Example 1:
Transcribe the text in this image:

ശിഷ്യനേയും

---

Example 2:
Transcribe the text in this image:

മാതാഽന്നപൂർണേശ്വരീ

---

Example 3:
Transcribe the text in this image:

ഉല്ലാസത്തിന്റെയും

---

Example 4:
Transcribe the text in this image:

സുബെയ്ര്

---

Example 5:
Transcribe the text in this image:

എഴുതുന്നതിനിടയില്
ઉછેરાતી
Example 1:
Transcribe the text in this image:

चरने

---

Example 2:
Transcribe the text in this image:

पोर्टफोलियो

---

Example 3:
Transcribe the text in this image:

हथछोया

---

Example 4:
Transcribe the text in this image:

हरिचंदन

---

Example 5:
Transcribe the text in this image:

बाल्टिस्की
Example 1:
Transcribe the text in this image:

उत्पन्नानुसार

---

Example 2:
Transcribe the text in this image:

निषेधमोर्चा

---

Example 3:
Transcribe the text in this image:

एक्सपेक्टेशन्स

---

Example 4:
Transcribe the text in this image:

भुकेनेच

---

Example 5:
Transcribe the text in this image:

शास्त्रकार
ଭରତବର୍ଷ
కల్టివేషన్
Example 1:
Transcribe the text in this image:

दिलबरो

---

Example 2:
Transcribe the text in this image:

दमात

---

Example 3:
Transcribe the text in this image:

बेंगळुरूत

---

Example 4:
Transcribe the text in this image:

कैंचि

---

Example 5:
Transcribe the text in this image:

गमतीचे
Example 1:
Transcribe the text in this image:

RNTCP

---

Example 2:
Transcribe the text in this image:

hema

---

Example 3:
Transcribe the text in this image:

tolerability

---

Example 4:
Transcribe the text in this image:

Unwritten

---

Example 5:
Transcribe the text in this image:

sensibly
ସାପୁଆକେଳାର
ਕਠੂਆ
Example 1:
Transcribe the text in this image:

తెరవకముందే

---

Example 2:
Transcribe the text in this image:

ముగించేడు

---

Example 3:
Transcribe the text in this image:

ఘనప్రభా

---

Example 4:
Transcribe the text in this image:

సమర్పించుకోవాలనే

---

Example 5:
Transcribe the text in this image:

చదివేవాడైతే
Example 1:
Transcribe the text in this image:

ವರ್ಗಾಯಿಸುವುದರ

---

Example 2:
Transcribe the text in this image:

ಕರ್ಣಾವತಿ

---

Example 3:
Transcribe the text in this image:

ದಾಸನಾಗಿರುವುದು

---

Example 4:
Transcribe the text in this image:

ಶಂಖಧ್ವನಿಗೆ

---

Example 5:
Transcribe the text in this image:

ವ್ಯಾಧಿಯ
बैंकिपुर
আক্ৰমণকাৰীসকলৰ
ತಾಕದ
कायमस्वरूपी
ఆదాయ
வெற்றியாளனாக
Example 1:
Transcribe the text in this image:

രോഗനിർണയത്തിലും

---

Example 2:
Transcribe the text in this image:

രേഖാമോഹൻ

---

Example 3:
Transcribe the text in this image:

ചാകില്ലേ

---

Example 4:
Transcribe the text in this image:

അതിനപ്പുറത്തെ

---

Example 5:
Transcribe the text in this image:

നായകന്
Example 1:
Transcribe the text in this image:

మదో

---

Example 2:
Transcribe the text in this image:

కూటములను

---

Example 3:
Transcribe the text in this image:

» YOUR TASK
Please rewrite all of the entries above with "Transcribe" changed to "Write out" and nothing else altered.

» THE OUTPUT
Example 1:
Write out the text in this image:

ശിഷ്യനേയും

---

Example 2:
Write out the text in this image:

മാതാഽന്നപൂർണേശ്വരീ

---

Example 3:
Write out the text in this image:

ഉല്ലാസത്തിന്റെയും

---

Example 4:
Write out the text in this image:

സുബെയ്ര്

---

Example 5:
Write out the text in this image:

എഴുതുന്നതിനിടയില്
ઉછેરાતી
Example 1:
Write out the text in this image:

चरने

---

Example 2:
Write out the text in this image:

पोर्टफोलियो

---

Example 3:
Write out the text in this image:

हथछोया

---

Example 4:
Write out the text in this image:

हरिचंदन

---

Example 5:
Write out the text in this image:

बाल्टिस्की
Example 1:
Write out the text in this image:

उत्पन्नानुसार

---

Example 2:
Write out the text in this image:

निषेधमोर्चा

---

Example 3:
Write out the text in this image:

एक्सपेक्टेशन्स

---

Example 4:
Write out the text in this image:

भुकेनेच

---

Example 5:
Write out the text in this image:

शास्त्रकार
ଭରତବର୍ଷ
కల్టివేషన్
Example 1:
Write out the text in this image:

दिलबरो

---

Example 2:
Write out the text in this image:

दमात

---

Example 3:
Write out the text in this image:

बेंगळुरूत

---

Example 4:
Write out the text in this image:

कैंचि

---

Example 5:
Write out the text in this image:

गमतीचे
Example 1:
Write out the text in this image:

RNTCP

---

Example 2:
Write out the text in this image:

hema

---

Example 3:
Write out the text in this image:

tolerability

---

Example 4:
Write out the text in this image:

Unwritten

---

Example 5:
Write out the text in this image:

sensibly
ସାପୁଆକେଳାର
ਕਠੂਆ
Example 1:
Write out the text in this image:

తెరవకముందే

---

Example 2:
Write out the text in this image:

ముగించేడు

---

Example 3:
Write out the text in this image:

ఘనప్రభా

---

Example 4:
Write out the text in this image:

సమర్పించుకోవాలనే

---

Example 5:
Write out the text in this image:

చదివేవాడైతే
Example 1:
Write out the text in this image:

ವರ್ಗಾಯಿಸುವುದರ

---

Example 2:
Write out the text in this image:

ಕರ್ಣಾವತಿ

---

Example 3:
Write out the text in this image:

ದಾಸನಾಗಿರುವುದು

---

Example 4:
Write out the text in this image:

ಶಂಖಧ್ವನಿಗೆ

---

Example 5:
Write out the text in this image:

ವ್ಯಾಧಿಯ
बैंकिपुर
আক্ৰমণকাৰীসকলৰ
ತಾಕದ
कायमस्वरूपी
ఆదాయ
வெற்றியாளனாக
Example 1:
Write out the text in this image:

രോഗനിർണയത്തിലും

---

Example 2:
Write out the text in this image:

രേഖാമോഹൻ

---

Example 3:
Write out the text in this image:

ചാകില്ലേ

---

Example 4:
Write out the text in this image:

അതിനപ്പുറത്തെ

---

Example 5:
Write out the text in this image:

നായകന്
Example 1:
Write out the text in this image:

మదో

---

Example 2:
Write out the text in this image:

కూటములను

---

Example 3:
Write out the text in this image:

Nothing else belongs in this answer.